Tim Cormier, case manager for homeless shelter with Rumford Group Homes, said, ‘I had one guy who came in my office. His therapist called me and said this guy really needs help. He comes in, he need disability, and I help him through the entire process. I haven’t seen him since we got that process done. He’s just in a waiting pattern to see if he gets his disability.’

Ledesma noted that there is free lunch once a month at Praise Assembly of God, a free family dinner and movie night there, with River Valley Healthy Communities (on Tuesday) providing vegetables and how to cook. So there’s three opportunities a month that they (parents) don’t have to do anything for.

Thacker added that GRAMPS also has the free Wednesday meals in Mexico.

Ledesma continued, ‘Most, especially the larger families, are getting enough to cover 30 dinners and the weekends.’

Thacker said the average family of four in Maine is receiving $470 per month.

Ledesma said, ‘If you’re shopping correctly, you can do a lot with that.

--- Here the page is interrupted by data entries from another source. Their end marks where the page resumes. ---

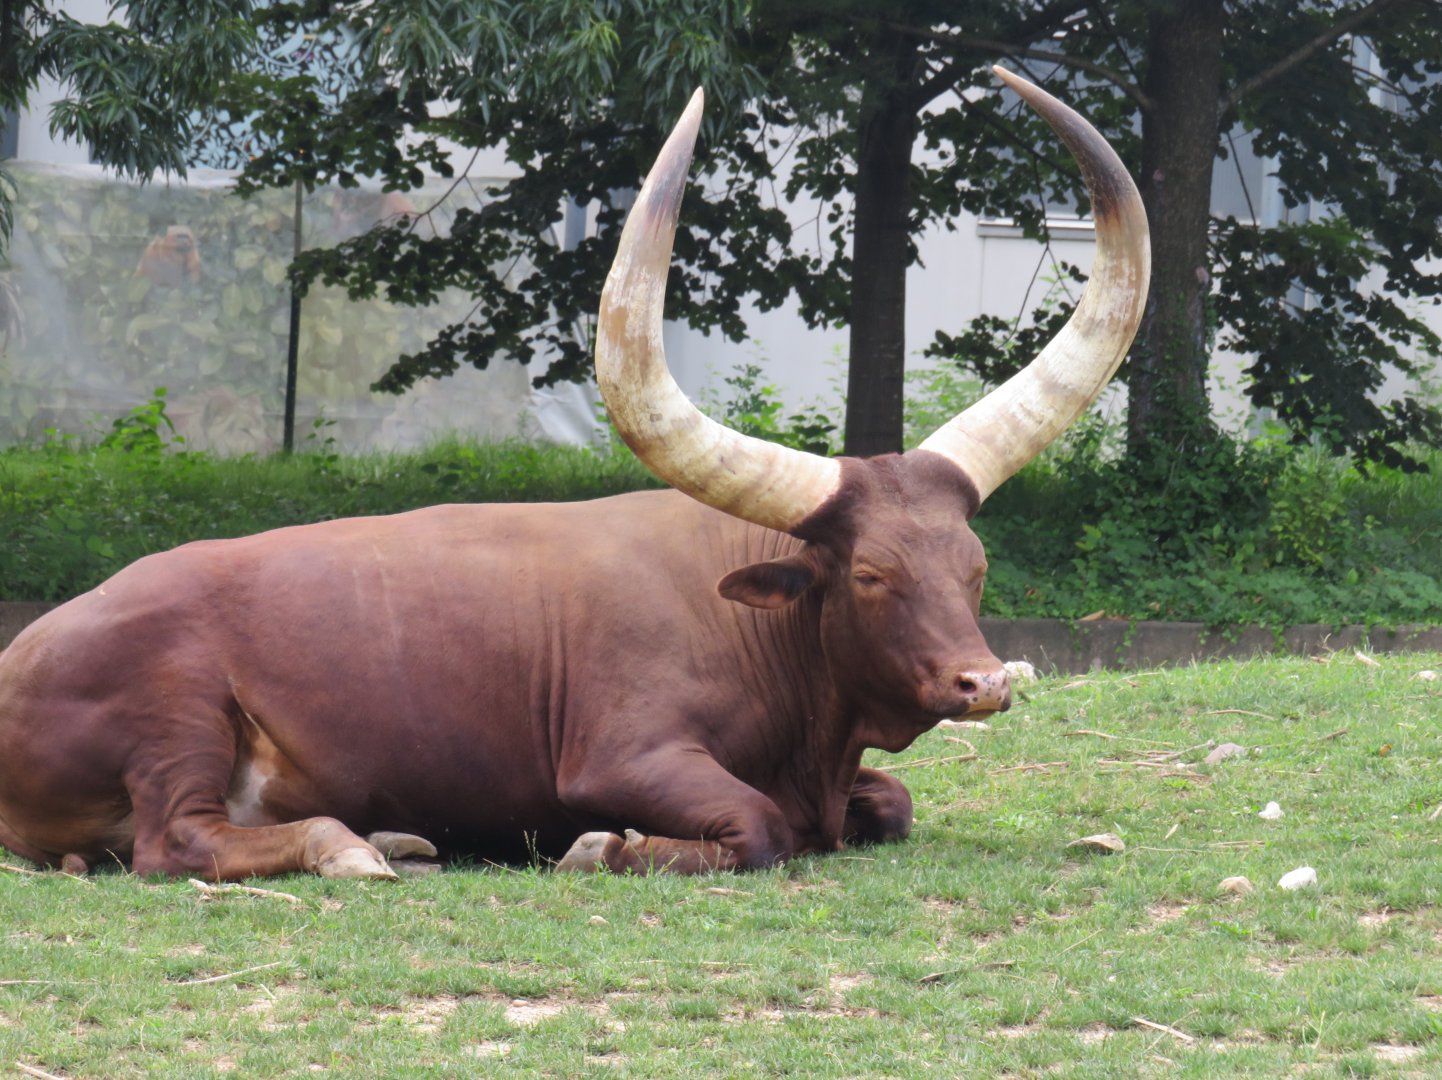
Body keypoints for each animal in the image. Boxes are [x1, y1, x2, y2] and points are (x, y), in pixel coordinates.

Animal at [0, 69, 1148, 881]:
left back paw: (399, 838)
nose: (982, 681)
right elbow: (760, 826)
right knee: (176, 842)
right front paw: (604, 846)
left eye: (974, 565)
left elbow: (889, 806)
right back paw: (354, 845)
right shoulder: (621, 756)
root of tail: (32, 645)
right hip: (176, 715)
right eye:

For me, the bigger piece is getting Healthy Communities or Oxford County to come in and use what their education is to education our people, or anybody, to use those resources to show people how to learn to shop smart because they are getting opportunities for meals. On the whole. Not every family because there are middle class families who don’t get the help, who don’t have those things, more than there needs to be.

Simmons-Edmunds said, ‘It hurts, yes, but I think it’s time society steps up and says ‘You have to be a parent.” Thacker said they need to network — communicating with each other, building relationships, making referrals, learning and understanding -‘so that those legitimately in need of help are going to get help. Those who are playing the system, they’re being found out, and there’s some attention to it. We have to educate, become aware, network and hopefully see people’s hearts change because we can’t keep going at this pace as a town, or even as a state. We have to make changes to help a person or family in need without enabling them. If we don’t change, we can’t expect anything else to change.’

‘It is my opinion that if we work together and understand each other’s services and goals, we can better serve the River Valley community. Sometimes we’re just not sure and sometimes we’re doing work someone else is doing better, so we could refer them.

Sometimes, there’s a service we think is being provided and it’s not being provided,’ said Thacker.

Thacker said he would like to invite the public from noon to 3 p.m. here on Thursday, March 6 as part of the education piece ‘to see if we can change the morale and integrity of a lot of our citizens and see if we can break the cycle with our kids.’

‘What’s the answer? Awareness and education. I just believe that, especially with the kids, teens and young adults where we can impact the lives of people. With education, knowing is half the battle,’ he said.